The answer to life’s most complicated issues is normally found in a place of simplicity. This simplicity is available even if you live in the midst of a cluttered calendar or find yourself in a time of life where the demands placed on you by other people feels like you are being pulled in ten different directions. There is a solution. That solution will come when you learn where to position yourself in the midst of all the clutter and demands.
Recently, I went fishing. I got skunked but it was worth it just to get away and slow down. It was one of those early summer mornings when a t-shirt and shorts felt just right. When I arrived at the lake, I hiked down to the water’s edge to find a place to toss out my bait and wait for a fish to take my offering. There was a problem. From the edge of the shore out for about 50 feet was a mass of logs and other woody debris. The surface of the lake had become a floating carpet of logs, branches, and twigs. All this debris had been scattered up and down the dirt shoreline after a few years of drought-like conditions. When the rains finally returned last winter, the woody debris was collected from the dry shoreline by the rising waters to create the logjam I was seeing. All the debris had been pushed by the wind to the edge of the lake where I stood. It was virtually impossible to fish.

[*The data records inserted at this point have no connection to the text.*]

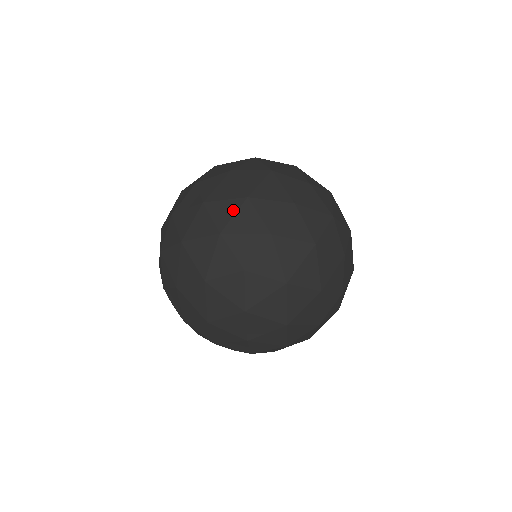
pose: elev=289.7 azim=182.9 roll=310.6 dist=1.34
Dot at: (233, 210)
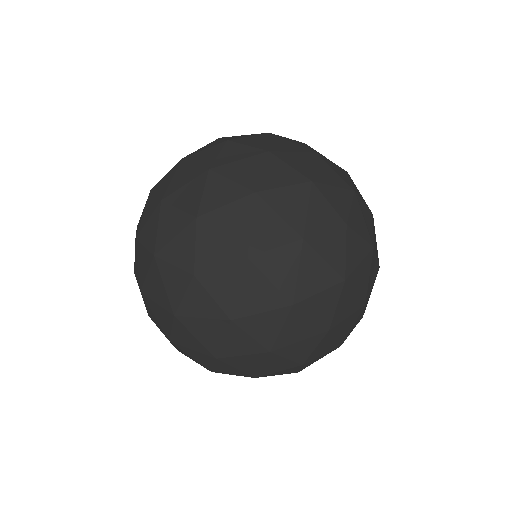
Dot at: (155, 224)
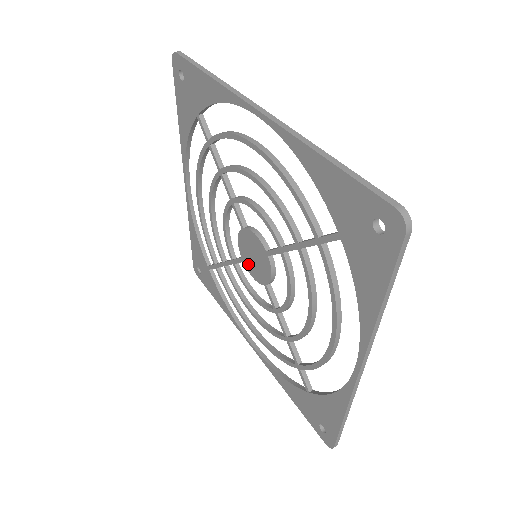
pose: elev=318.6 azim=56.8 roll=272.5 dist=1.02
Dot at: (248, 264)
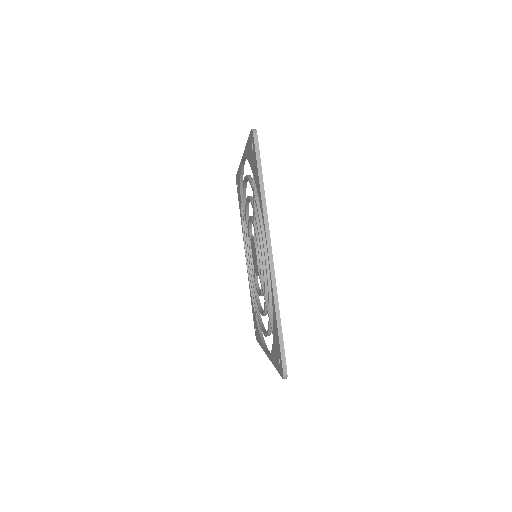
Dot at: (255, 268)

After a few minutes, I returned to my truck realizing my fishing expedition might be short-lived. From the parking lot, I surveyed the lake. I noticed the wind had blown the debris to my current location so I drove around to the opposite side of the lake and there was zero debris. It was perfect. I experienced a clear lake surface with no debris in sight.

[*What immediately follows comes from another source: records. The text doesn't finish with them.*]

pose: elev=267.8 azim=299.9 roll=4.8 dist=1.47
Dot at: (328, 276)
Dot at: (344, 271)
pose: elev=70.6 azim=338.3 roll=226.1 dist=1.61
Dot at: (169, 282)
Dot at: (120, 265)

If your life has become too complicated and filled with the debris of demands and expectations, you need to change your place on your emotional lake. Answer the following four questions. I ask them of over-stressed pastors and leadership teams who are sensing a change of direction is coming but don’t know how to begin the process of change. Here are the four questions:
What do I like about what I am doing?
What do I not like about what I am doing?
What do I want to keep?
What do I want to get rid of?
Ask those four question honestly and you may find a way out of your debris into the clear water of a new season. It will be a great place to live once you arrive and experience its simplicity.